Celui que nous appellerons «le Rêveur» en était là de ses réflexions, quand le maître d'hôtel, le superbe maître d'hôtel, arriva de l'office avec solennité, portant sur un grand plat d'argent un turbot de dimension fabuleuse, un de ces poissons phénomènes comme on n'en voit que dans les tableaux anciens représentant la Pêche miraculeuse, ou encore à l'étalage de Chevet, devant une rangée de gamins ébahis s'écrasant le bout du nez contre la vitre.
On servit. Mais lorsque le Rêveur eut devant lui, sur son assiette, un morceau du monstrueux turbot, la légère odeur de marée évoqua, dans son esprit enclin aux correspondances subites, ce coin de la côte bretonne, ce très misérable village de marins où il s'était attardé, l'autre automne, jusqu'à l'équinoxe, et où il avait assisté à de si furieux coups de mer.

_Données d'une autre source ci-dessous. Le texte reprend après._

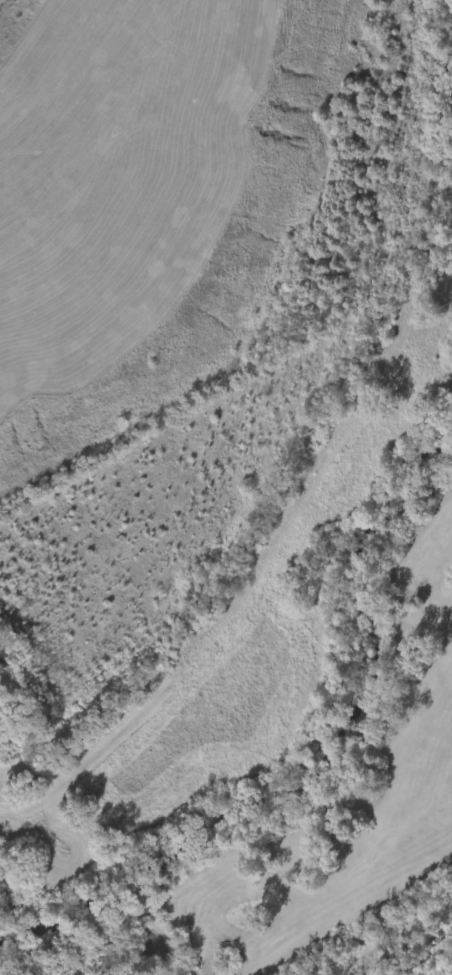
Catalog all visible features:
road: (264, 575)
road: (390, 938)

Il se rappela tout à coup cette nuit effroyable où les bateaux n'avaient pas pu rentrer à l'échouage, cette nuit qu'il avait passée sur le môle, mêlé au groupe des femmes consternées, debout dans l'embrun qui ruisselait sur son visage et dans le vent froid et furieux qui semblait vouloir lui arracher ses habits. Quelle vie que celle de ces pauvres gens! Combien il y en avait là-bas, des veuves, jeunes et vieilles, portant pour toujours le châle noir, et qui s'en allaient, dès le petit jour, avec des tiaulées d'enfants, gagner leur pain,—oh! rien que du pain!—en travaillant, dans l'odeur nauséabonde de l'huile chaude, aux sardineries. Il revoyait par le souvenir l'église, dominant le village, à mi-côte de la falaise, l'église, dont le clocher était badigeonné de blanc, pour indiquer aux bateaux venant du large la passe entre les récifs, et il revoyait aussi, dans l'herbe courte du cimetière, broutée par de maigres moutons, les pierres tombales sur lesquelles se répétait si souvent cette inscription sinistre: Mort en mer... Mort en mer... Mort en mer...
L'énorme turbot avait le goût le plus fin, le plus savoureux, et le jus de crevettes dont il était assaisonné prouvait que le chef de M. le Comte avait dû suivre les cours de cuisine du Café Anglais et en profiter. Car notre civilisation raffinée en est à ce point. On prend ses degrés dans la science culinaire. Il y a des docteurs en rôti et des bacheliers ès sauces. Tous les convives mangeaient vivement, avec des gestes délicats, mais sans rien manifester en faveur du mets exceptionnel, par bon ton et par habitude de la chère exquise.
Le Rêveur, lui, n'avait plus d'appétit. Il était encore en pensée avec ses Bretons, avec les gens de mer qui avaient peut-être pêché ce magnifique turbot. Il se rappelait ce lendemain de tempête, ce matin pluvieux et gris, où, se promenant devant les lourdes lames couleur de plomb, il avait rencontré sous ses pas et reconnu le corps de ce vieux marin père de famille disparu en mer depuis trois jours, cette lugubre épave, échouée dans le varech et dans l'écume, si navrante à voir avec ses cheveux gris de noyé, pleins de sable et de coquillages.
Un grand frisson lui passa dans le coeur.
Mais les laquais avaient déjà enlevé les assiettes, fait disparaître toute trace du poisson géant; et, tandis qu'on servait un autre plat, les dîneurs élégants et frivoles avaient repris leurs causeries. La faim étant déjà un peu apaisée, ils s'animaient, parlaient avec plus d'abandon. De légers rires couraient. Oh! la charmante et gracieuse compagnie.
Alors, le Rêveur, l'hôte silencieux, fut pris d'une tristesse infinie; car tout ce qu'il faut de travail et de douleur pour créer le confortable et le bien-être venait de surgir devant son imagination.